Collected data
====

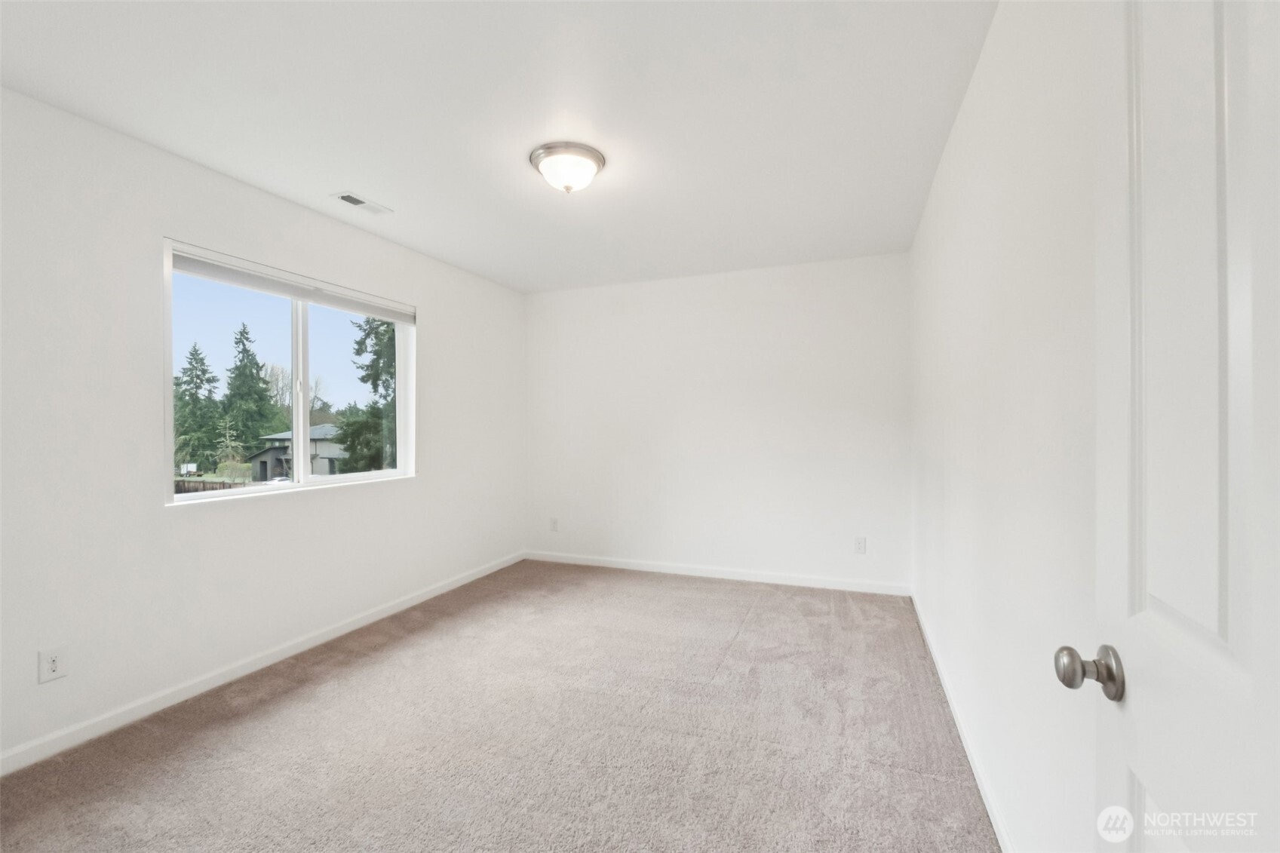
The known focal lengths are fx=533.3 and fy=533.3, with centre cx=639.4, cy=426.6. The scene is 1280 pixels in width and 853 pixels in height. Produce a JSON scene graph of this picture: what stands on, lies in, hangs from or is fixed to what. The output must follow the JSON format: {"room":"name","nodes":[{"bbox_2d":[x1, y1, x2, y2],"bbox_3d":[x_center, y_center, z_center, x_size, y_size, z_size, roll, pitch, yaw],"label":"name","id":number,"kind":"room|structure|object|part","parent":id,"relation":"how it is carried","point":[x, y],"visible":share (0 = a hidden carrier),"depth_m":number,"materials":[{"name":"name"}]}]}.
{"room":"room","nodes":[
{"label":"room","id":0,"kind":"room"},
{"bbox_2d":[0,85,526,768],"bbox_3d":[-1.905,0.010,2.925,0.159,2.432,4.531,0,0,21],"label":"left wall","id":1,"kind":"structure","parent":0,"point":[437,307],"depth_m":2.29,"materials":[{"name":"white paint"}]},
{"bbox_2d":[37,645,67,683],"bbox_3d":[-2.194,0.889,1.995,0.008,0.118,0.072,0,0,21],"label":"wall socket","id":2,"kind":"object","parent":1,"relation":"attached to","point":[53,665],"visible":0.99,"depth_m":1.99,"materials":[{"name":"white plastic"}]},
{"bbox_2d":[0,551,526,776],"bbox_3d":[-1.816,1.183,2.936,0.014,0.081,4.224,0,0,21],"label":"baseboard","id":3,"kind":"structure","parent":1,"relation":"attached to","point":[414,600],"depth_m":2.46,"materials":[{"name":"white paint"}]},
{"bbox_2d":[161,237,414,505],"bbox_3d":[-1.916,-0.236,3.092,0.119,1.209,1.492,0,0,21],"label":"window","id":4,"kind":"structure","parent":1,"relation":"in","point":[304,411],"depth_m":3.04,"materials":[{"name":"white"}]},
{"bbox_2d":[165,242,415,322],"bbox_3d":[-1.864,-0.775,3.061,0.055,0.092,1.462,0,0,21],"label":"window blind","id":5,"kind":"object","parent":4,"relation":"attached to","point":[204,272],"visible":0.96,"depth_m":2.85,"materials":[{"name":"white plastic"}]},
{"bbox_3d":[-2.145,-0.204,3.387,0.095,1.177,0.069,0,0,21],"label":"mullion","id":6,"kind":"part","parent":4,"relation":"part of","materials":[{"name":"white plastic"}]},
{"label":"pane","id":7,"kind":"part","parent":4,"relation":"part of","materials":[{"name":"glass"}]},
{"bbox_2d":[0,0,995,291],"bbox_3d":[-0.396,-1.273,2.283,3.416,0.117,4.873,0,0,21],"label":"ceiling","id":8,"kind":"structure","parent":0,"point":[384,187],"depth_m":2.03,"materials":[{"name":"white paint"}]},
{"bbox_2d":[330,190,392,214],"bbox_3d":[-1.511,-1.211,2.899,0.142,0.011,0.292,0,0,21],"label":"ceiling vent","id":9,"kind":"object","parent":8,"relation":"in","point":[349,197],"visible":0.99,"depth_m":2.89,"materials":[{"name":"white metal"}]},
{"bbox_2d":[528,141,605,192],"bbox_3d":[-0.334,-1.157,2.467,0.344,0.153,0.342,0,0,21],"label":"ceiling light","id":10,"kind":"object","parent":8,"relation":"attached to","point":[597,160],"visible":0.99,"depth_m":2.38,"materials":[{"name":"white glass"}]},
{"bbox_2d":[0,559,1000,852],"bbox_3d":[-0.361,1.267,2.199,3.551,0.106,4.901,0,0,21],"label":"carpet floor","id":11,"kind":"structure","parent":0,"point":[752,622],"depth_m":2.07,"materials":[{"name":"carpet"}]},
{"bbox_2d":[525,251,910,591],"bbox_3d":[0.425,-0.009,4.428,3.253,2.448,0.160,0,0,21],"label":"back wall","id":12,"kind":"structure","parent":0,"point":[833,267],"depth_m":4.22,"materials":[{"name":"white paint"}]},
{"bbox_2d":[549,517,558,531],"bbox_3d":[-0.779,0.882,4.803,0.075,0.123,0.010,0,0,21],"label":"wall socket","id":13,"kind":"object","parent":12,"relation":"attached to","point":[554,523],"visible":0.99,"depth_m":4.80,"materials":[{"name":"white plastic"}]},
{"bbox_2d":[525,550,910,595],"bbox_3d":[0.432,1.168,4.338,3.170,0.084,0.014,0,0,21],"label":"baseboard","id":14,"kind":"structure","parent":12,"relation":"attached to","point":[655,568],"depth_m":4.22,"materials":[{"name":"white paint"}]},
{"bbox_2d":[853,536,866,553],"bbox_3d":[1.606,0.863,3.882,0.072,0.119,0.008,0,0,21],"label":"wall socket","id":15,"kind":"object","parent":12,"relation":"attached to","point":[860,545],"visible":0.98,"depth_m":3.88,"materials":[{"name":"white plastic"}]},
{"bbox_2d":[910,0,1103,852],"bbox_3d":[1.193,-0.011,1.722,0.153,2.460,4.356,0,0,21],"label":"right wall","id":16,"kind":"structure","parent":0,"point":[962,125],"depth_m":1.40,"materials":[{"name":"white paint"}]},
{"bbox_2d":[909,589,1013,852],"bbox_3d":[1.195,1.170,1.951,0.014,0.084,3.717,0,0,21],"label":"baseboard","id":17,"kind":"structure","parent":16,"relation":"attached to","point":[988,806],"depth_m":1.92,"materials":[{"name":"white paint"}]},
{"bbox_2d":[1064,0,1279,852],"bbox_3d":[0.509,0.187,0.374,0.155,2.023,0.813,0,0,21],"label":"door","id":18,"kind":"structure","parent":16,"relation":"attached to","point":[1231,640],"depth_m":0.57,"materials":[{"name":"white paint"}]},
{"bbox_3d":[0.613,0.329,0.724,0.084,0.063,0.062,0,0,21],"label":"doorknob","id":19,"kind":"part","parent":18,"relation":"part of","materials":[{"name":"silver metal"}]},
{"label":"panel","id":20,"kind":"part","parent":18,"relation":"part of","materials":[{"name":"white paint"}]},
{"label":"panel","id":21,"kind":"part","parent":18,"relation":"part of","materials":[{"name":"white paint"}]},
{"label":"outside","id":22,"kind":"structure","parent":0,"visible":0},
{"label":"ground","id":23,"kind":"structure","parent":22,"visible":0},
{"bbox_2d":[172,340,221,471],"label":"evergreen tree","id":24,"kind":"object","parent":23,"relation":"on","point":[204,371],"visible":0.82,"materials":[{"name":"green plant"}]},
{"bbox_2d":[173,477,250,492],"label":"fence","id":25,"kind":"object","parent":23,"relation":"on","point":[204,483],"visible":0.24,"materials":[{"name":"brown wood"}]},
{"bbox_2d":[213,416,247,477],"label":"small tree","id":26,"kind":"object","parent":23,"relation":"on","point":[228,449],"visible":0.81,"materials":[{"name":"green plant"}]},
{"bbox_2d":[219,322,273,459],"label":"evergreen tree","id":27,"kind":"object","parent":23,"relation":"on","point":[244,366],"visible":0.84,"materials":[{"name":"green plant"}]},
{"bbox_2d":[242,423,343,479],"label":"house","id":28,"kind":"structure","parent":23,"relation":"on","point":[256,461],"materials":[{"name":"grey paint"}]},
{"bbox_2d":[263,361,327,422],"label":"bare tree","id":29,"kind":"object","parent":23,"relation":"on","point":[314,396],"visible":0.46,"materials":[{"name":"plant"}]},
{"bbox_2d":[337,313,398,473],"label":"tree","id":30,"kind":"object","parent":23,"relation":"on","point":[391,339],"visible":0.32,"materials":[{"name":"green plant"}]}
]}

====

Task:
Pictures stay out; the data above is to be returned exactly.

Completed task:
The known focal lengths are fx=533.3 and fy=533.3, with centre cx=639.4, cy=426.6. The scene is 1280 pixels in width and 853 pixels in height. Produce a JSON scene graph of this picture: what stands on, lies in, hangs from or is fixed to what. The output must follow the JSON format: {"room":"name","nodes":[{"bbox_2d":[x1, y1, x2, y2],"bbox_3d":[x_center, y_center, z_center, x_size, y_size, z_size, roll, pitch, yaw],"label":"name","id":number,"kind":"room|structure|object|part","parent":id,"relation":"how it is carried","point":[x, y],"visible":share (0 = a hidden carrier),"depth_m":number,"materials":[{"name":"name"}]}]}.
{"room":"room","nodes":[
{"label":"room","id":0,"kind":"room"},
{"bbox_2d":[0,85,526,768],"bbox_3d":[-1.905,0.010,2.925,0.159,2.432,4.531,0,0,21],"label":"left wall","id":1,"kind":"structure","parent":0,"point":[437,307],"depth_m":2.29,"materials":[{"name":"white paint"}]},
{"bbox_2d":[37,645,67,683],"bbox_3d":[-2.194,0.889,1.995,0.008,0.118,0.072,0,0,21],"label":"wall socket","id":2,"kind":"object","parent":1,"relation":"attached to","point":[53,665],"visible":0.99,"depth_m":1.99,"materials":[{"name":"white plastic"}]},
{"bbox_2d":[0,551,526,776],"bbox_3d":[-1.816,1.183,2.936,0.014,0.081,4.224,0,0,21],"label":"baseboard","id":3,"kind":"structure","parent":1,"relation":"attached to","point":[414,600],"depth_m":2.46,"materials":[{"name":"white paint"}]},
{"bbox_2d":[161,237,414,505],"bbox_3d":[-1.916,-0.236,3.092,0.119,1.209,1.492,0,0,21],"label":"window","id":4,"kind":"structure","parent":1,"relation":"in","point":[304,411],"depth_m":3.04,"materials":[{"name":"white"}]},
{"bbox_2d":[165,242,415,322],"bbox_3d":[-1.864,-0.775,3.061,0.055,0.092,1.462,0,0,21],"label":"window blind","id":5,"kind":"object","parent":4,"relation":"attached to","point":[204,272],"visible":0.96,"depth_m":2.85,"materials":[{"name":"white plastic"}]},
{"bbox_3d":[-2.145,-0.204,3.387,0.095,1.177,0.069,0,0,21],"label":"mullion","id":6,"kind":"part","parent":4,"relation":"part of","materials":[{"name":"white plastic"}]},
{"label":"pane","id":7,"kind":"part","parent":4,"relation":"part of","materials":[{"name":"glass"}]},
{"bbox_2d":[0,0,995,291],"bbox_3d":[-0.396,-1.273,2.283,3.416,0.117,4.873,0,0,21],"label":"ceiling","id":8,"kind":"structure","parent":0,"point":[384,187],"depth_m":2.03,"materials":[{"name":"white paint"}]},
{"bbox_2d":[330,190,392,214],"bbox_3d":[-1.511,-1.211,2.899,0.142,0.011,0.292,0,0,21],"label":"ceiling vent","id":9,"kind":"object","parent":8,"relation":"in","point":[349,197],"visible":0.99,"depth_m":2.89,"materials":[{"name":"white metal"}]},
{"bbox_2d":[528,141,605,192],"bbox_3d":[-0.334,-1.157,2.467,0.344,0.153,0.342,0,0,21],"label":"ceiling light","id":10,"kind":"object","parent":8,"relation":"attached to","point":[597,160],"visible":0.99,"depth_m":2.38,"materials":[{"name":"white glass"}]},
{"bbox_2d":[0,559,1000,852],"bbox_3d":[-0.361,1.267,2.199,3.551,0.106,4.901,0,0,21],"label":"carpet floor","id":11,"kind":"structure","parent":0,"point":[752,622],"depth_m":2.07,"materials":[{"name":"carpet"}]},
{"bbox_2d":[525,251,910,591],"bbox_3d":[0.425,-0.009,4.428,3.253,2.448,0.160,0,0,21],"label":"back wall","id":12,"kind":"structure","parent":0,"point":[833,267],"depth_m":4.22,"materials":[{"name":"white paint"}]},
{"bbox_2d":[549,517,558,531],"bbox_3d":[-0.779,0.882,4.803,0.075,0.123,0.010,0,0,21],"label":"wall socket","id":13,"kind":"object","parent":12,"relation":"attached to","point":[554,523],"visible":0.99,"depth_m":4.80,"materials":[{"name":"white plastic"}]},
{"bbox_2d":[525,550,910,595],"bbox_3d":[0.432,1.168,4.338,3.170,0.084,0.014,0,0,21],"label":"baseboard","id":14,"kind":"structure","parent":12,"relation":"attached to","point":[655,568],"depth_m":4.22,"materials":[{"name":"white paint"}]},
{"bbox_2d":[853,536,866,553],"bbox_3d":[1.606,0.863,3.882,0.072,0.119,0.008,0,0,21],"label":"wall socket","id":15,"kind":"object","parent":12,"relation":"attached to","point":[860,545],"visible":0.98,"depth_m":3.88,"materials":[{"name":"white plastic"}]},
{"bbox_2d":[910,0,1103,852],"bbox_3d":[1.193,-0.011,1.722,0.153,2.460,4.356,0,0,21],"label":"right wall","id":16,"kind":"structure","parent":0,"point":[962,125],"depth_m":1.40,"materials":[{"name":"white paint"}]},
{"bbox_2d":[909,589,1013,852],"bbox_3d":[1.195,1.170,1.951,0.014,0.084,3.717,0,0,21],"label":"baseboard","id":17,"kind":"structure","parent":16,"relation":"attached to","point":[988,806],"depth_m":1.92,"materials":[{"name":"white paint"}]},
{"bbox_2d":[1064,0,1279,852],"bbox_3d":[0.509,0.187,0.374,0.155,2.023,0.813,0,0,21],"label":"door","id":18,"kind":"structure","parent":16,"relation":"attached to","point":[1231,640],"depth_m":0.57,"materials":[{"name":"white paint"}]},
{"bbox_3d":[0.613,0.329,0.724,0.084,0.063,0.062,0,0,21],"label":"doorknob","id":19,"kind":"part","parent":18,"relation":"part of","materials":[{"name":"silver metal"}]},
{"label":"panel","id":20,"kind":"part","parent":18,"relation":"part of","materials":[{"name":"white paint"}]},
{"label":"panel","id":21,"kind":"part","parent":18,"relation":"part of","materials":[{"name":"white paint"}]},
{"label":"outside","id":22,"kind":"structure","parent":0,"visible":0},
{"label":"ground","id":23,"kind":"structure","parent":22,"visible":0},
{"bbox_2d":[172,340,221,471],"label":"evergreen tree","id":24,"kind":"object","parent":23,"relation":"on","point":[204,371],"visible":0.82,"materials":[{"name":"green plant"}]},
{"bbox_2d":[173,477,250,492],"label":"fence","id":25,"kind":"object","parent":23,"relation":"on","point":[204,483],"visible":0.24,"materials":[{"name":"brown wood"}]},
{"bbox_2d":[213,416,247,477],"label":"small tree","id":26,"kind":"object","parent":23,"relation":"on","point":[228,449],"visible":0.81,"materials":[{"name":"green plant"}]},
{"bbox_2d":[219,322,273,459],"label":"evergreen tree","id":27,"kind":"object","parent":23,"relation":"on","point":[244,366],"visible":0.84,"materials":[{"name":"green plant"}]},
{"bbox_2d":[242,423,343,479],"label":"house","id":28,"kind":"structure","parent":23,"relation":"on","point":[256,461],"materials":[{"name":"grey paint"}]},
{"bbox_2d":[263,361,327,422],"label":"bare tree","id":29,"kind":"object","parent":23,"relation":"on","point":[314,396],"visible":0.46,"materials":[{"name":"plant"}]},
{"bbox_2d":[337,313,398,473],"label":"tree","id":30,"kind":"object","parent":23,"relation":"on","point":[391,339],"visible":0.32,"materials":[{"name":"green plant"}]}
]}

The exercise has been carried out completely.